Right to Roam Near Home

posted this in Activism, Children's play, health and wellbeing, Street Space on 31/01/2023

A large group of people gathered on Dartmoor to protest the removal of the right to wild camp

Last week, 3,000 people gathered on Dartmoor to march in protest at the public’s “right to roam” in England being even further diminished. The Right to Roam campaign brings attention to the importance of access to nature and outdoor space for all – and to the current inequality of this access – and we thoroughly support this.

When common land is (physically or legally) fenced-off, children are of course impacted, along with everyone else. In fact, children probably have the greatest need to get out into nature for their health, wellbeing and education – and to experience the sense of freedom and connection that can bring.

The current battle for Dartmoor is focussed on an immediate and tangible threat – one landowner acting to remove public right to ‘wild camp’ on his land.

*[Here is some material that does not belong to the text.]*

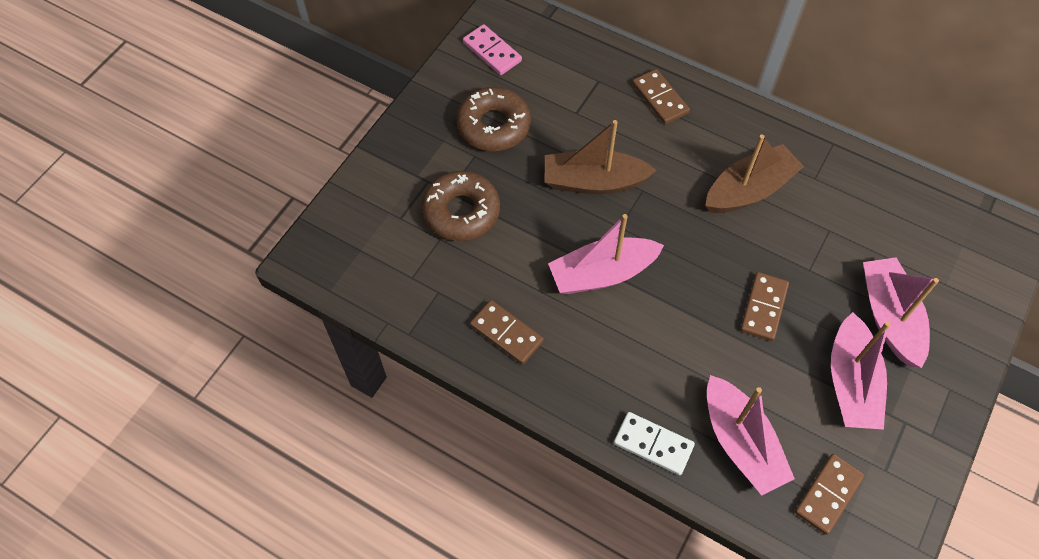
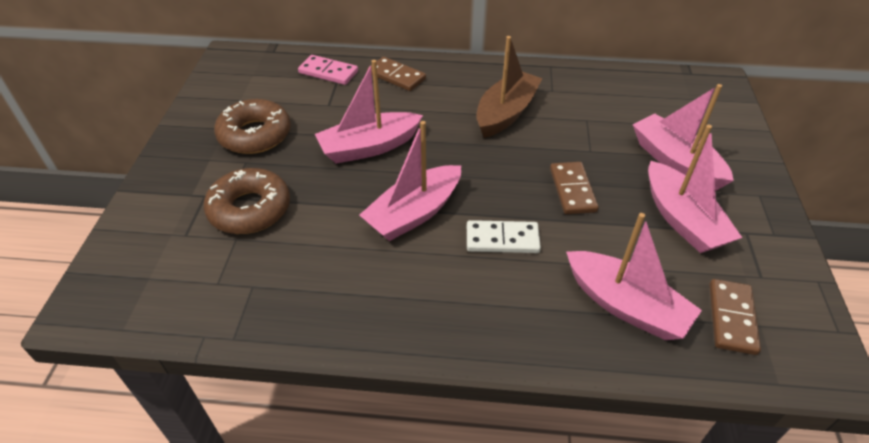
camera: 25 degrees left, 15 degrees down
pink domino [463,24,522,75] -> pink domino moved to [298,55,358,85]
brown domino [470,300,544,365] -> none
brown boat [545,120,657,194] -> pink boat [315,60,423,164]
white domino [614,412,695,475] -> white domino moved to [467,220,541,253]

This has been a catalyst for action, energising people enough to get on a train and march for all of our rights.

However, alongside this, there has been another largely unnoticed and unprotested right to roam issue that we want to shout about. Over decades, children have been excluded from outdoor, common space in another, more gradual and perhaps less intentional way.

Commenting during the pandemic, independent scholar, writer and consultant on childhood Tim Gill said that “children have been subjected to a kind of creeping lockdown for decades”. Increased traffic dominance, ‘no ball games’ culture, privatisation of public space and many other factors have contributed to children no longer feeling safe or welcome in the space that belonged to their predecessors: their own street, estate and neighbourhood; little bits of local greenspace.

For a great many children, getting out to the countryside is a rarity or an impossibility and it’s the space closest to home that is the most valuable. This is where they should be able to play out with friends every day, to get around independently and feel a sense of belonging in their ‘patch’.

group of children playing and chalking in streetChildren’s right to roam free – and play out near home – has almost been lost entirely over just a couple of generations. And it has impacted the poorest children in our society most of all.

This is a matter of social justice – it is about all children being physically active, healthy and happy; learning and developing; getting to know their local surroundings and to understand the outside world; connecting with nature and feeling part of their community. So alongside fighting for more equitable public access to the great outdoors, we must also stand up for children’s right to use the space on their own doorsteps.